Pobres humanos… ainda dependiam das lentes de câmeras fotográficas para registar as suas memórias. Comovida, abri a minha sacola e procurei a salvação para o problema de Gabriela: Negaton. Tecnologia do meu planeta que permite registar memórias a partir do próprio cérebro. Bastava unir o dedo indicador à lente, para começar a gravar. Ou então invocar recordações do passado e tudo transferia-se para o mundo exterior, em formato físico.

– Funciona de verdade?

– Certamente.

Numa assustadora inércia, Gabriela apenas lançara-me um olhar de desdém.

– É mentira! Se tivesses uma tecnologia capaz disso, estarias a vender e não a oferecer-me!

Contive uma risada. Toda a tecnologia que existe no meu planeta tem o único propósito de optimizar os qawwis. Nada mais. Nós não comercializamos o conhecimento. Mas tal parecia difícil de ser compreendido pela Gabriela.

– Quero apenas ajudar-te Gabi, és uma boa pessoa. Usa o negaton para resgatar a tua dignidade e o teu emprego. Mas guarda segredo! Não mostres a ninguém, e muito menos digas quem é que to deu!

Dias depois, Gabriela telefonara-me a agradecer. Experimentara o negaton, conseguira extrair do cérebro as suas memórias, e pôde exibi-las em formato de vídeo. Resultado: recuperara o emprego. A partir desse momento não parei de receber novidades. Gabriela clamava que negaton havia revolucionado a sua vida. Podia reviver quanto quisesse as suas recordações mais preciosas. Perder um churrasco na casa da sogra ou uma festa na escola dos filhos já não era um problema. Usava o negaton no marido e nos filhos. Fotos e filmagens no celular? Tudo ultrapassado. Com negaton, o cérebro passara a ser a câmera fotográfica. Até de madrugada, Gabriela telefonava.
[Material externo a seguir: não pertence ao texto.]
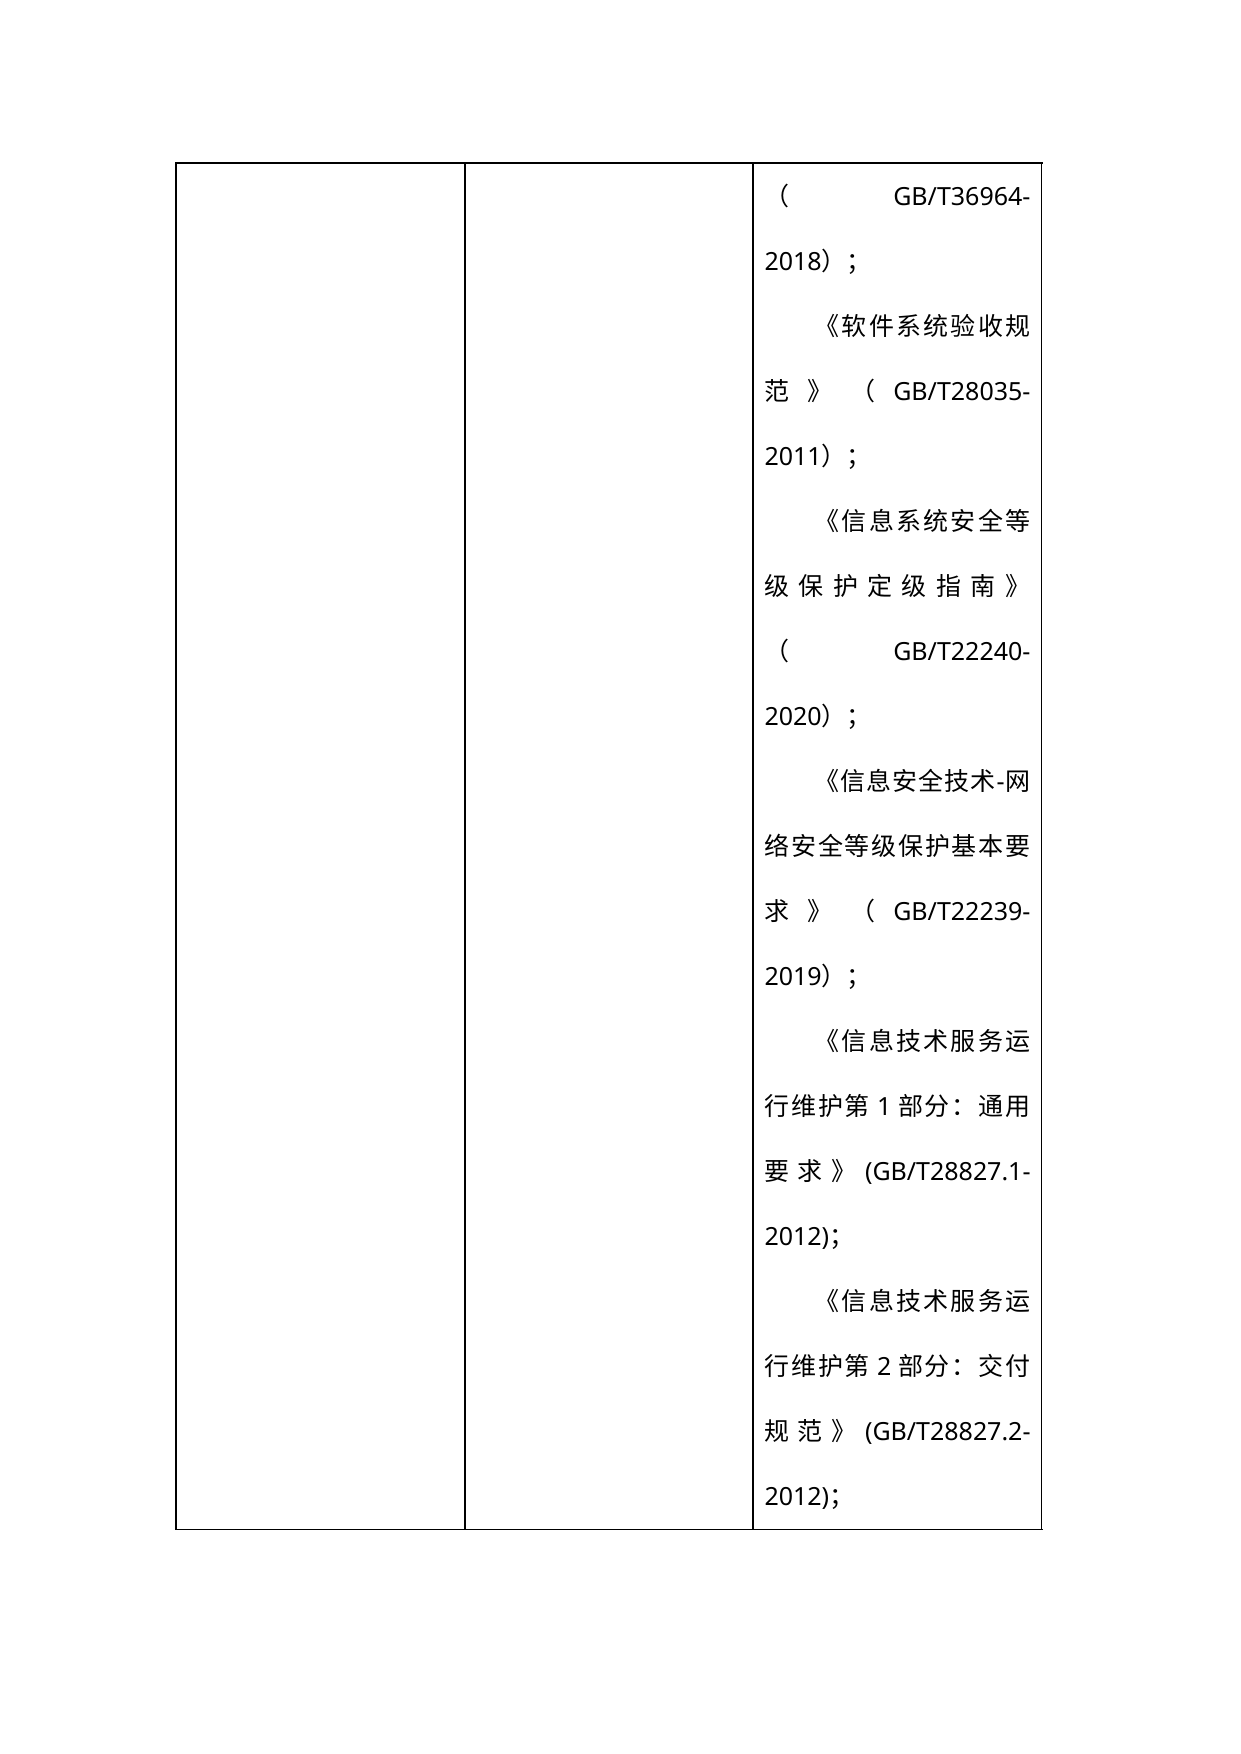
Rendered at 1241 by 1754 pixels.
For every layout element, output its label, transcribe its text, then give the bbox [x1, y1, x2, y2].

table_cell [754, 164, 1041, 1528]
table_cell [466, 164, 752, 1528]
table_cell 1 [177, 164, 464, 1528]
– Linan, amigaaa!! Porque é que estás a perder tempo? Com esta tecnologia podias ficar rica, andar num BMW e não a pé! Negaton é a melhor coisa da vida! Porquê esconder?!

O incontrolável êxtase fez-me perceber que Gabriela estava a fazer uso excessivo daquela tecnologia. Aliás, quando deixei de receber notícias suas, devia ter desconfiado que algo descarrilara. Agora estava tudo explicado:

Jornal o Besteiral

Insólito: homem dispara contra a esposa por causa de um filme

O caso ocorreu na madrugada de segunda-feira. Os vizinhos relatam que o agressor, Mário dos Galhos, já revelava um comportamento bastante possessivo com relação a esposa. A vítima Gabriela das Inocências, 35 anos, foi baleada pelo marido que a surpreendeu a assistir um filme o qual, segundo ele, era prova de infidelidade da esposa. O agressor diz que foi incapaz de controlar o acesso de ciúmes, já que a esposa estava a reviver memórias com outro homem do passado, gravadas através de um dispositivo chamado Negaton, tecnologia de ponta com a capacidade de reproduzir memórias humanas. “Errei, sim senhor, mas não nasci para ser chifrudo” – desabafou o autor do crime. As autoridades estão agora a investigar a veracidade dos factos, a possível existência de uma tal tecnologia nestes moldes e a respectiva origem.

 Respirei fundo e fechei o jornal. Foi então que dois polícias entraram na esplanada. Visto que o meu radar de qawwi avisou que eles vinham atrás de mim, juntei os braços em frente ao corpo e teletransportei-me para outro lugar. Os humanos não estão prontos para isto.